Neural Architecture Search is a costly practice. The fact that a search space can span a vast number of design choices with each architecture evaluation taking nontrivial overhead makes it hard for an algorithm to sufficiently explore candidate networks. In this paper, we propose AutoBuild, a scheme which learns to align the latent embeddings of operations and architecture modules with the ground-truth performance of the architectures they appear in. By doing so, AutoBuild is capable of assigning interpretable importance scores to architecture modules, such as individual operation features and larger macro operation sequences such that high-performance neural networks can be constructed without any need for search. Through experiments performed on state-of-the-art image classification, segmentation, and Stable Diffusion models, we show that by mining a relatively small set of evaluated architectures, AutoBuild can learn to build high-quality architectures directly or help to reduce search space to focus on relevant areas, finding better architectures that outperform both the original labeled ones and ones found by search baselines. Code available at https://github.com/Ascend-Research/AutoBuild
Paper Structure (25 sections, 6 equations, 18 figures, 3 tables)

This paper contains 25 sections, 6 equations, 18 figures, 3 tables.

Figures (18)

  • Figure 1: Visualization of a sequence-like architecture DAG. Nodes annotated with position and layer information: 'u' and 'l' refer to stage and layer position, while 'conv' refers to the type of layer.

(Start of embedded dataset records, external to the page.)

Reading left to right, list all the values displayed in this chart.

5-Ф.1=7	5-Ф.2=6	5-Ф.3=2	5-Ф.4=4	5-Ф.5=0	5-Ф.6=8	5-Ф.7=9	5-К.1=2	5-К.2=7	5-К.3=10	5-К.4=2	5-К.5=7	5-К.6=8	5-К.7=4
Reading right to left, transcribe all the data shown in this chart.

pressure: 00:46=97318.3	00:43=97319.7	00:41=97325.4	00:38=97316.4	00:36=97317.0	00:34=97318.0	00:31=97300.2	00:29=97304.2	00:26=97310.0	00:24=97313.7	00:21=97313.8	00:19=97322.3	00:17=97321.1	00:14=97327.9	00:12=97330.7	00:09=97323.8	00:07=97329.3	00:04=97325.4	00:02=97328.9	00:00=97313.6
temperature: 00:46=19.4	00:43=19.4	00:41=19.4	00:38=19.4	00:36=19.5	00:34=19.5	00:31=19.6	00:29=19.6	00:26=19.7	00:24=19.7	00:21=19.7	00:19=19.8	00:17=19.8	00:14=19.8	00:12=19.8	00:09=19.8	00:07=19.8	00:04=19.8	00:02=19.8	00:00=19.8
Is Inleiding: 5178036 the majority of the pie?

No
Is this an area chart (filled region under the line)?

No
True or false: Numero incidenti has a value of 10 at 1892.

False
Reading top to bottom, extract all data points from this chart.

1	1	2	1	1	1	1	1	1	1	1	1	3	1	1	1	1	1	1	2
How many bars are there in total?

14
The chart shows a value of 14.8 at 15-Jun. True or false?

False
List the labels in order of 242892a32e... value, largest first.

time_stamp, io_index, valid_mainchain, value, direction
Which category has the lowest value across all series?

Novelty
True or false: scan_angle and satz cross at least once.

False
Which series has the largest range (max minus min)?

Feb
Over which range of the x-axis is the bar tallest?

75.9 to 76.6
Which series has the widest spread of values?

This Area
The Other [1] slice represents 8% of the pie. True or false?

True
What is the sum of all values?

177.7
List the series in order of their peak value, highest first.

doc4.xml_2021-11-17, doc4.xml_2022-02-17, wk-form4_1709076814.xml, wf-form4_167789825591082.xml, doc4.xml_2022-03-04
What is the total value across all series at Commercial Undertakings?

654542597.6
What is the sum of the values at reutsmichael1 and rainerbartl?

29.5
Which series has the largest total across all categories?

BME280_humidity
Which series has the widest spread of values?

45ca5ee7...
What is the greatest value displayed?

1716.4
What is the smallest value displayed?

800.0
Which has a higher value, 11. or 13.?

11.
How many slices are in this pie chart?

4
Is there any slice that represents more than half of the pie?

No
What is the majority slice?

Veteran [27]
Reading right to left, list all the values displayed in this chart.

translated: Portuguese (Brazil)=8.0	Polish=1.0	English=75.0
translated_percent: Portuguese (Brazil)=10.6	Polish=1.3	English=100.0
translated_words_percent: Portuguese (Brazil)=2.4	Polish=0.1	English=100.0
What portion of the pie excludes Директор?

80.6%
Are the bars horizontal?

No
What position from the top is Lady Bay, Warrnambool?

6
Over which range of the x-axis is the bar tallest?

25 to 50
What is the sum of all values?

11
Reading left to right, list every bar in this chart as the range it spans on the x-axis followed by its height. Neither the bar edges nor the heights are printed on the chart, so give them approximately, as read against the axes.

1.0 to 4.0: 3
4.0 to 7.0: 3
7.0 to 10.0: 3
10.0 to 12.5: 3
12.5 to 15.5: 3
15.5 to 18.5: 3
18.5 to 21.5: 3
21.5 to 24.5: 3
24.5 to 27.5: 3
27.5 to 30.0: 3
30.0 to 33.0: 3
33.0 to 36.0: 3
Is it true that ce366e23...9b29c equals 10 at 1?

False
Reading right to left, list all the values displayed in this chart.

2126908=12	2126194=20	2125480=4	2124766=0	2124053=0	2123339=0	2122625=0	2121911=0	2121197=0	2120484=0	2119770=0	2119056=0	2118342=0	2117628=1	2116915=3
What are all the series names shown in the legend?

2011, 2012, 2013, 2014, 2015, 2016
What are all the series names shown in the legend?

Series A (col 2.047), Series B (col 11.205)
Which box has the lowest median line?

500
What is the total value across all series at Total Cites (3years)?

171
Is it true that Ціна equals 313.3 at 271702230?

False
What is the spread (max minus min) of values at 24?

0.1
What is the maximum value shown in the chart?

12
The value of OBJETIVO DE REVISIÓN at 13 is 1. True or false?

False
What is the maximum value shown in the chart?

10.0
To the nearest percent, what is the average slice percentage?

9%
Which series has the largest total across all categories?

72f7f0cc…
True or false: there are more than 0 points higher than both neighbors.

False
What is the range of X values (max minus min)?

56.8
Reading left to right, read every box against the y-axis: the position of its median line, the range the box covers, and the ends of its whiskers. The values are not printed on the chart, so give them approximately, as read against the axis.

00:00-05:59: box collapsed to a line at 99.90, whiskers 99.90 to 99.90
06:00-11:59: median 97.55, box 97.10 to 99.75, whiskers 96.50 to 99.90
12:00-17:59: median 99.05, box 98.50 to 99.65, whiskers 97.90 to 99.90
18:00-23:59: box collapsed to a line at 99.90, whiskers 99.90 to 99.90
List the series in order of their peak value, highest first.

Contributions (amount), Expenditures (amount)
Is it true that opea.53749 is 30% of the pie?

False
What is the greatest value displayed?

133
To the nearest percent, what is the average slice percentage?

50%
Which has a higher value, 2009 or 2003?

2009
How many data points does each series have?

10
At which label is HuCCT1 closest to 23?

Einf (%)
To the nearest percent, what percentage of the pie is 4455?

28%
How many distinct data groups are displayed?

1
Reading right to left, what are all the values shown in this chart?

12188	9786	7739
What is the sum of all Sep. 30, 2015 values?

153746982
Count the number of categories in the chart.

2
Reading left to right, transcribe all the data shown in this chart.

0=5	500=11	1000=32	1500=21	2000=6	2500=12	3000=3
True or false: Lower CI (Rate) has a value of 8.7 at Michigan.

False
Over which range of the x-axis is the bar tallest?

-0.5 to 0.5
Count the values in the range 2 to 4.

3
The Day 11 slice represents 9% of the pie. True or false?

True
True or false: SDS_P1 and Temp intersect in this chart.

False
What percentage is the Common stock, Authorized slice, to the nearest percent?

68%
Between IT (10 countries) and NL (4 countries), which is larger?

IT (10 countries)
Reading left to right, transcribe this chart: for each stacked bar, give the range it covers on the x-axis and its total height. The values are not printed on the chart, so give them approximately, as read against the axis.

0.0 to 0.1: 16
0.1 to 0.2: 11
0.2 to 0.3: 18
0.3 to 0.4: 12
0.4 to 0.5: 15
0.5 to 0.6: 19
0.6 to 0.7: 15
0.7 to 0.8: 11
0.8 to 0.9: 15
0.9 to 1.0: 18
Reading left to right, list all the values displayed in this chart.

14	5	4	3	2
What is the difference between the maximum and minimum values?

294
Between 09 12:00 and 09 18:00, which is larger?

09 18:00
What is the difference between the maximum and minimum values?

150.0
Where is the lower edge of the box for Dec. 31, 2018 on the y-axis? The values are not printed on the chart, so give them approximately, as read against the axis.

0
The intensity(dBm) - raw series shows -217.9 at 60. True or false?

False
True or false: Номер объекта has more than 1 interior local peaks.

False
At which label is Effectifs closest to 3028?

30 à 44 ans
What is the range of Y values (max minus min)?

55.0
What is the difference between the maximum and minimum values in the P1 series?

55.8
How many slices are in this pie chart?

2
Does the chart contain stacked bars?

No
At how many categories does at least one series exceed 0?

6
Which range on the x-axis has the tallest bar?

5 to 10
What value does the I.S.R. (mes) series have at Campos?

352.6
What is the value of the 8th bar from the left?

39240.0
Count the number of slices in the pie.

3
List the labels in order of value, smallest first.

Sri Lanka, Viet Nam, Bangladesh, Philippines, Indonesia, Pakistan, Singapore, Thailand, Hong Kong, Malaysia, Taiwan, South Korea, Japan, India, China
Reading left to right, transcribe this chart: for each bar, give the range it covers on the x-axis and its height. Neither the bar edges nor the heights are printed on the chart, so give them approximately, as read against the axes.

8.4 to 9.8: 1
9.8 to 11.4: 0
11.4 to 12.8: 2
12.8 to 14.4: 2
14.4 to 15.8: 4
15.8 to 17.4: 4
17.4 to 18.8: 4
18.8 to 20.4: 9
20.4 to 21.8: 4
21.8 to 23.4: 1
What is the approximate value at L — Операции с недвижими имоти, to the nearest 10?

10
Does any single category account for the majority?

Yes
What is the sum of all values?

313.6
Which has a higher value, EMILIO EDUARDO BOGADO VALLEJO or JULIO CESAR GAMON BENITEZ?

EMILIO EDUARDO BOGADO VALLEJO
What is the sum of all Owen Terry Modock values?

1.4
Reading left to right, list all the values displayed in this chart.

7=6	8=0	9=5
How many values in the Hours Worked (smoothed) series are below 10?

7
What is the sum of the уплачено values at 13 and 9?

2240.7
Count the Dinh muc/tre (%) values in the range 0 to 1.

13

Left graph: Subgraph rooted at the red node induced by a 1-hop message passing layer. Right graph: Additional (orange) nodes incorporated into the subgraph for a 3-hop layer.
  • Figure 2: Test SRCC for PN and MBv3 test sets. Specifically, we train AutoBuild predictors using Eq. \ref{['eq:loss']} for accuracy or inference latency on several hardware devices, then measure SRCC for every hop level $m \in [0, 4]$ and the predictor MLP (y').
  • Figure 3: Results of training an accuracy predictor for PN and MBv3 using the 'IR' representation format. Top-left: Accuracy histogram. Bottom-left: Hop-wise AutoBuild test SRCC. Right: Operation-type importance scores from the 0-hop FE-MLP. Note: 'GAP' means Global Average Pool and 'BN' means Batch Norm.
  • Figure 4: Best and worst MBConv layer subgraphs for MobileNetV3 on GPU latency, annotated with the stage where they are found. Specifically, we illustrate the best and worst subgraphs, by AutoBuild module score, when different equations are used to compute the predictor targets using accuracy and latency.
  • Figure 5: Top row: Comparing reduced search spaces produced by AutoBuild (colored clusters; K=3) to the accuracy-latency Pareto frontier of the architectures used to train the predictor (grey line). Each cluster corresponds to a specific target equation designed to improve upon a specific region of the frontier. Bottom row: Evolutionary search results comparing the Unit-Reduce search space (K=25) of AutoBuild to other search spaces and mutation techniques. Best viewed in color.